▸ TEXTAUSZUG:
* * * * * * * * *
Donnerstag, 6. Juli 1916 – Der Arbeitersekretär in den Ferien (Teil 3): „Der Regen hat aufgehört!“

Tagebucheintrag von Josef Scherrer-Brisig (1891-1965), Sekretär des Schweizerischen Christlichen Textilarbeiterverbands (1910-1916), später Kantonsrat und Nationalrat, Mitbegründer der Christlichsozialen Bewegung.

Scherrer befand sich immer noch in Flüeli in der Innerschweiz, wo er zusammen mit einem Kollegen einige Tage Ferien verbrachte.

Der Regen hat aufgehört! Wie lange wohl. Man muss immer vom Wetter schreiben. Die Nebel schleichen in schweren hellen Mahden den Bergen entlang. Doch in der Ferne gegen den Brünig blinkt ein kleines Stück blauer Himmel. Man sollte es fotografieren. Der Tag wird wirklich wunderbar. Wir gehen dann auch trotz dem nassen Grund und Boden auf die Tour. Am schönen frischen Morgen geht es in den Ranft, wo die Klause des heiligen Bruder Klaus steht. Zwei Kapellen sind im Ranft, die eine, wo Bruder Klausens Zelle steht, die andere, wo ihm die Mutter Gottes erschienen ist. Es ist eine friedliche Einsamkeit drunten im Ranft.
* * * * * * * * *
[Datensätze]

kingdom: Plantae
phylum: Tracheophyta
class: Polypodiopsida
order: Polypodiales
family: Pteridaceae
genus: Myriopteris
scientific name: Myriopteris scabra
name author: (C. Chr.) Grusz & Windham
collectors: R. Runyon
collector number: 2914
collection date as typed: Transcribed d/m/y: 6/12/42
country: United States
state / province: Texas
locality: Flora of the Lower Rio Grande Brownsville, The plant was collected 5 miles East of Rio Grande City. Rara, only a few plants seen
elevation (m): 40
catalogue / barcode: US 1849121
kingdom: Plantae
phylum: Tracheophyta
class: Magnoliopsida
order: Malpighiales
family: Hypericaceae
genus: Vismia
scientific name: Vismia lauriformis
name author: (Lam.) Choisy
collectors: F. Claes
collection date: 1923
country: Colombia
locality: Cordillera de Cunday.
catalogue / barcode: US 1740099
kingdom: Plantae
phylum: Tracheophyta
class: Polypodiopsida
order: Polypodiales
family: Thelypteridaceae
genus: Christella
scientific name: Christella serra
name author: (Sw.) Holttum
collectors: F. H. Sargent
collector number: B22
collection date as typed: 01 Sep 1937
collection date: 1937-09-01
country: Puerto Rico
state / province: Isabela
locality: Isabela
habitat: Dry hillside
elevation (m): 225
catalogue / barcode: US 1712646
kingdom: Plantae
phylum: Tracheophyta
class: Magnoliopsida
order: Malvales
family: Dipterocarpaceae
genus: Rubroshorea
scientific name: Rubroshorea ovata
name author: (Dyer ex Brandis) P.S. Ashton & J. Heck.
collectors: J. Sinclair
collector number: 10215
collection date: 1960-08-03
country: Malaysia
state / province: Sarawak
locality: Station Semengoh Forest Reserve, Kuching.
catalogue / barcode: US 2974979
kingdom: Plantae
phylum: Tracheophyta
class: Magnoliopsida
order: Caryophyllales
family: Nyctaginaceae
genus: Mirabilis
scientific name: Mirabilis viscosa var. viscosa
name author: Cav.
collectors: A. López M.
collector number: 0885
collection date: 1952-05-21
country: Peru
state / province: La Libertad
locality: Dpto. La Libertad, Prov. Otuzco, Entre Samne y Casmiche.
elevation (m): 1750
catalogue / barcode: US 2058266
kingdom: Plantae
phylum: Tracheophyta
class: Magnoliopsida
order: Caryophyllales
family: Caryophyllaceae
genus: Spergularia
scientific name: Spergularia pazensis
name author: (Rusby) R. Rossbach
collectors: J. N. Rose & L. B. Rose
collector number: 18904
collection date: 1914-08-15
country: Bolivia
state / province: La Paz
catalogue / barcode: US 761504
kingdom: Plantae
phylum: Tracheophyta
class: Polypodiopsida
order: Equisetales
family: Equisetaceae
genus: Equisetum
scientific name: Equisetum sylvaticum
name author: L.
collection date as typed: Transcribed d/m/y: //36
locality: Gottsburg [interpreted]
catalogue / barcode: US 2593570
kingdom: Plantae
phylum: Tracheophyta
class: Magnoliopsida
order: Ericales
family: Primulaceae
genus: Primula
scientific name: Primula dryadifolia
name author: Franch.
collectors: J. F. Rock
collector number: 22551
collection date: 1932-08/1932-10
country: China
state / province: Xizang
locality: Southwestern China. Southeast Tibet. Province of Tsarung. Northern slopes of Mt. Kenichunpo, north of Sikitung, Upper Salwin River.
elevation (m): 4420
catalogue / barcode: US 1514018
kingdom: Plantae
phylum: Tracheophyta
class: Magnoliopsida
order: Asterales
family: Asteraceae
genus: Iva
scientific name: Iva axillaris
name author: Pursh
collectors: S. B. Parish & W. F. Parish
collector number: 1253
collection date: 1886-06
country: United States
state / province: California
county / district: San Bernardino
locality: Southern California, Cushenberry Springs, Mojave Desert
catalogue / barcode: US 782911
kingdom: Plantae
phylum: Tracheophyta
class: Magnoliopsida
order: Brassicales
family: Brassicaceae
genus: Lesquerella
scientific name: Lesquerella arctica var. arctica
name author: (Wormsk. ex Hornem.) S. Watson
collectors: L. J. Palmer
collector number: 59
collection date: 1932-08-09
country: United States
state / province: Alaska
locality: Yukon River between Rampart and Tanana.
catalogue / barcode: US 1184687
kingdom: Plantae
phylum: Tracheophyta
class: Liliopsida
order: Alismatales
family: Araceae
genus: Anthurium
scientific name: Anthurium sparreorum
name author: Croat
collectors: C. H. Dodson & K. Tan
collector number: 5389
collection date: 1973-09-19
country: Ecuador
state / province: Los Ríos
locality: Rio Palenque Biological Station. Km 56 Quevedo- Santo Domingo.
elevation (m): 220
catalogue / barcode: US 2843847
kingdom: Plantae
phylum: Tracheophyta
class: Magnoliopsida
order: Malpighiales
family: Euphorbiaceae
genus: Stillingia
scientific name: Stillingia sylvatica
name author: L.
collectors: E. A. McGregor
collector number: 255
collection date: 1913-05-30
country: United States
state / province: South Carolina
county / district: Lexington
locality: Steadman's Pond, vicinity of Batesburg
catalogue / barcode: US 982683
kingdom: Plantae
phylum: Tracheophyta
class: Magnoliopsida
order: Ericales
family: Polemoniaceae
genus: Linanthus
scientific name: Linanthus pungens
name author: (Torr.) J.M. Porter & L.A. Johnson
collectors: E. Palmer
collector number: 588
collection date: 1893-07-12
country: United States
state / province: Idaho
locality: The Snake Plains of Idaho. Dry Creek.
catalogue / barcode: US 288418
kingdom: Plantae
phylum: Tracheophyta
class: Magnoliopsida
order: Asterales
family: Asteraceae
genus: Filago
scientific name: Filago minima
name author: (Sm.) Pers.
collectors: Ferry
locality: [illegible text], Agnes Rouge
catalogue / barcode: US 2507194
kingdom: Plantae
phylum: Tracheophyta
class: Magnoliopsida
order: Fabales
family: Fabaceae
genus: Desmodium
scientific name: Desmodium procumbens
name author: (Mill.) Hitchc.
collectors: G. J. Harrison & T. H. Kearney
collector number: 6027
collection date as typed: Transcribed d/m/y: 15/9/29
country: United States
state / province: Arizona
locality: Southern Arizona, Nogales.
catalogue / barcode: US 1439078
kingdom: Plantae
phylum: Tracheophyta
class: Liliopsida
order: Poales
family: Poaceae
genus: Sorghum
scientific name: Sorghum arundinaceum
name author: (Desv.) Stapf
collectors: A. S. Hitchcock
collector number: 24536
* * * * * * * * *
Schreib den Tagebucheintrag oben von „Scherrer befand sich“ bis hinunter zu „drunten im Ranft.“ noch einmal ab und aktualisiere dabei „Nebel“ zu „Wolken“.

▸ LÖSUNG:
Scherrer befand sich immer noch in Flüeli in der Innerschweiz, wo er zusammen mit einem Kollegen einige Tage Ferien verbrachte.

Der Regen hat aufgehört! Wie lange wohl. Man muss immer vom Wetter schreiben. Die Wolken schleichen in schweren hellen Mahden den Bergen entlang. Doch in der Ferne gegen den Brünig blinkt ein kleines Stück blauer Himmel. Man sollte es fotografieren. Der Tag wird wirklich wunderbar. Wir gehen dann auch trotz dem nassen Grund und Boden auf die Tour. Am schönen frischen Morgen geht es in den Ranft, wo die Klause des heiligen Bruder Klaus steht. Zwei Kapellen sind im Ranft, die eine, wo Bruder Klausens Zelle steht, die andere, wo ihm die Mutter Gottes erschienen ist. Es ist eine friedliche Einsamkeit drunten im Ranft.